An orrery is, simply, a 3-D model of the solar system with each planet on an arm that circles the sun. More interesting, and useful, orreries contain a clockwork mechanism that spins the planets around the sun to show their respective positions throughout their orbits. Some of the most advanced orreries contain not just the planets and the sun, but the different moons as well. More basic ones contain just the sun and a few planets, usually Mercury, Venus, Earth, Mars, and Jupiter. Another simplification is that the planets’ orbits are usually shown as circles, rather than the actual complex ellipses. Despite the elaborate care used to regulate the mechanics running the motion of these orreries, and the amazing artwork decorating them, they are rarely constructed to scale. Proper sizing would make them so inconveniently large as to not be practical.

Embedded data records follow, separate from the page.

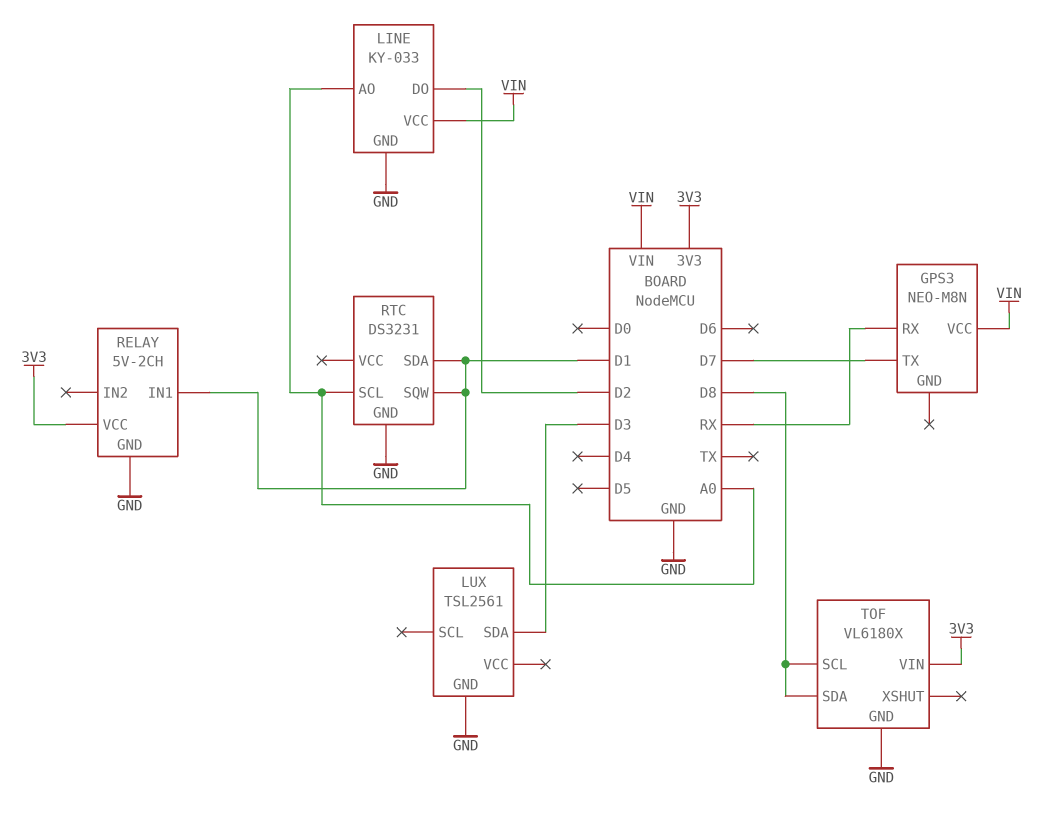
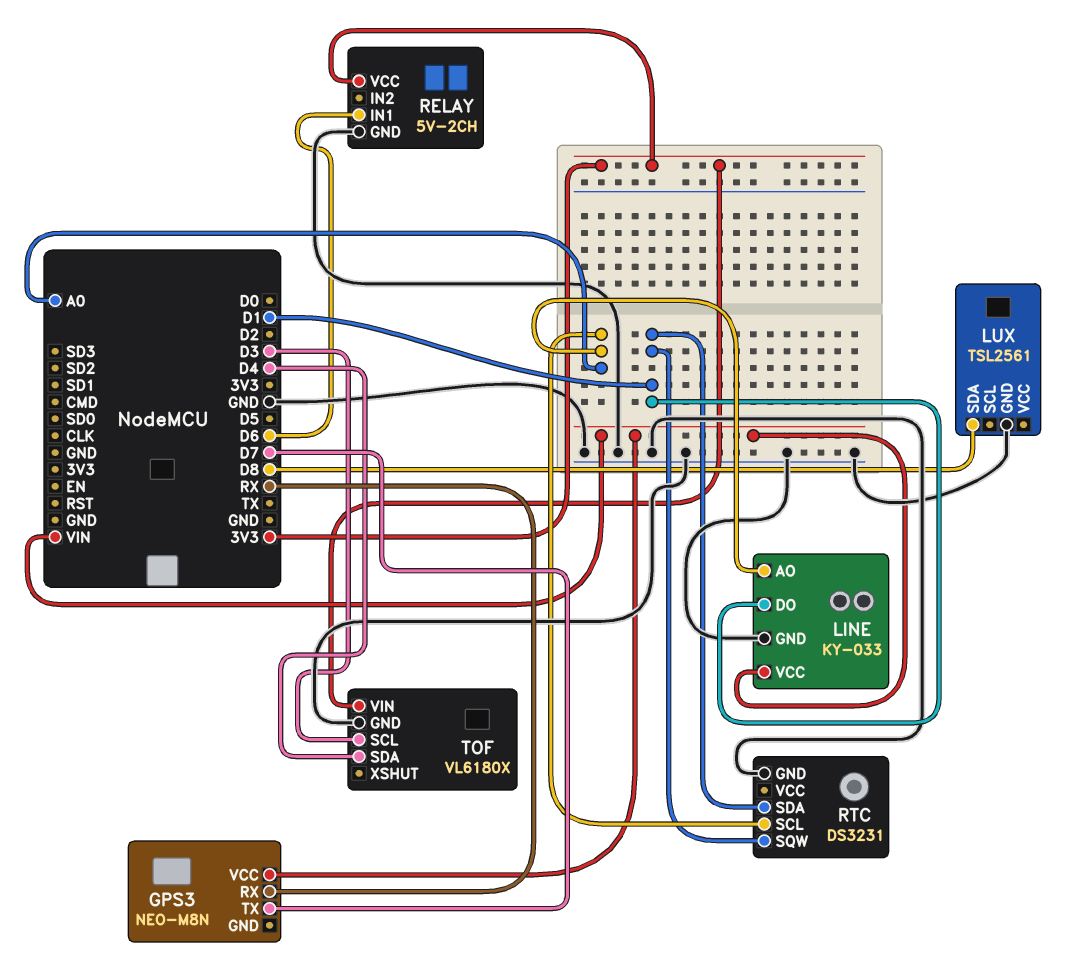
LINE pin DO: D2 -> D1
LUX pin SDA: D3 -> D8
RELAY pin IN1: D1 -> D6
TOF pin SCL: D8 -> D3
TOF pin SDA: D8 -> D4

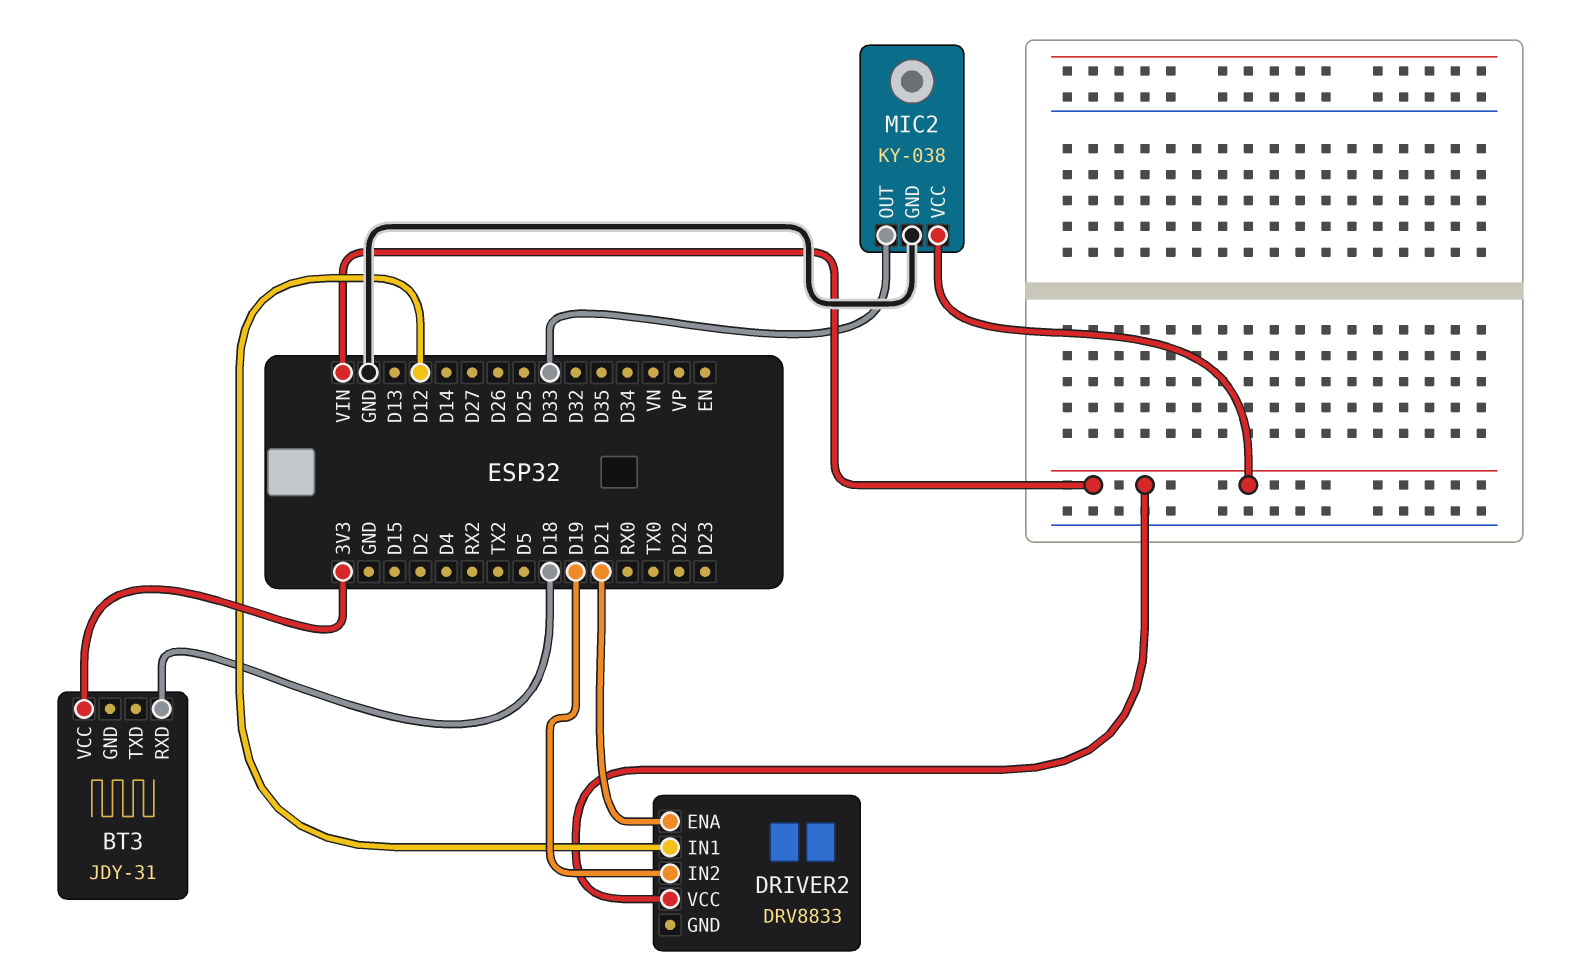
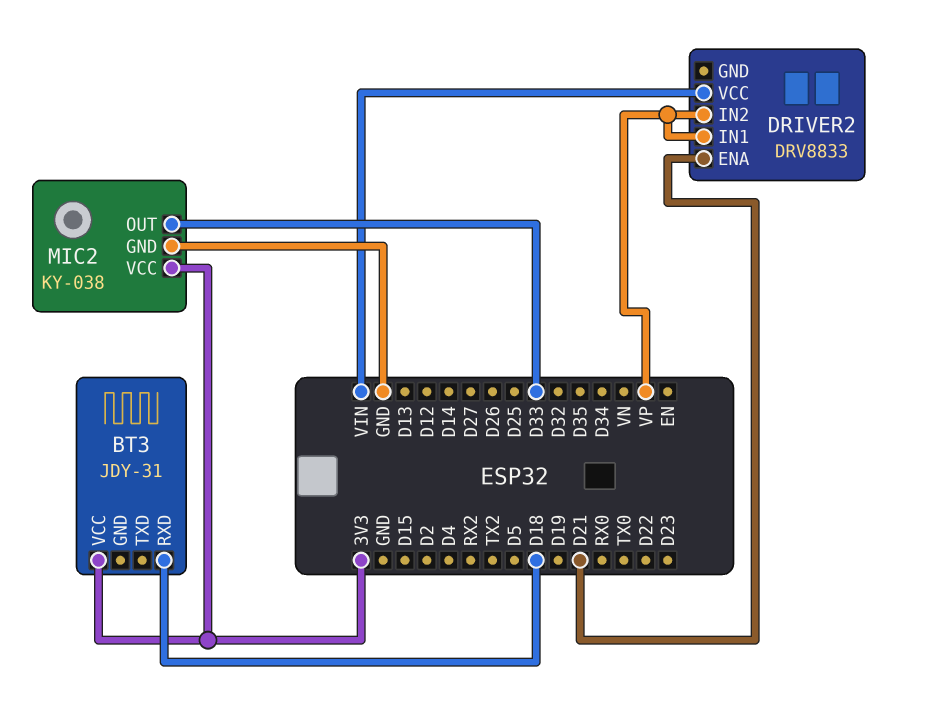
DRIVER2 pin IN1: D12 -> VP
DRIVER2 pin IN2: D19 -> VP
MIC2 pin VCC: VIN -> 3V3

Orreries have an interesting, and ancient, history. Cicero mentions an orrery made by a Greek philosopher named Posidonius in the first century B.C. He describes the orrery as having the sun, moon, and the five planets known at the time all moving in orbits showing their diurnal motion, which is the daily movement of the planets as seen from Earth. Posidonius probably uses the Antikythera mechanism for his orrery, though most likely simplifying it. On a sidenote, the Antikythera mechanism is a highly accurate astrological calculator dating from about 100 BC. No artifacts of similar complexity appear until nearly a thousand years later. (See page Antikythera Mechanism)

George Graham constructed the first modern orrery in 1704 and gave it, or its plans, to the famous instrument maker John Rowley. In 1712, Rowley made a copy for Prince Eugene of Savoy and later, another for his patron, Charles Boyle, fourth Earl of Orrery. That is where the device’s rather odd name comes from.
Graham’s first orrery only showed the relationships, minus scale, between the Earth, sun, and moon. However, with the Earl’s patronage and Rowley’s expertise, the model was eventually expanded to show all the planets and moons known at the time.

One particularly interesting orrery is the human model, located in the Armagh Observatory. In this orrery, people take the places of the various planets, moons, and comets by hopping from one large metal tile to another. The tiles are labeled with each planet’s information and the time, in Earth days, that the planet reaches that particular point in its orbit.


Another interesting orrery is the Long Now Foundation orrery. It is eight feet tall, and shows the planets Mercury through Saturn. Each planet is made from stone that most closely resembles it. For example, Jupiter is a banded sandstone. The planets are attached to gears, which are run by a binary calculation engine. To keep this orrery completely accurate, the machine runs through and updates the calculations once every twelve hours.

Orreries are still made today, but in this world of computer calculators, they are more for beauty that actual study. There are only a handful of instrument makers left who can even make these delicate models and the intricate machinery that runs them.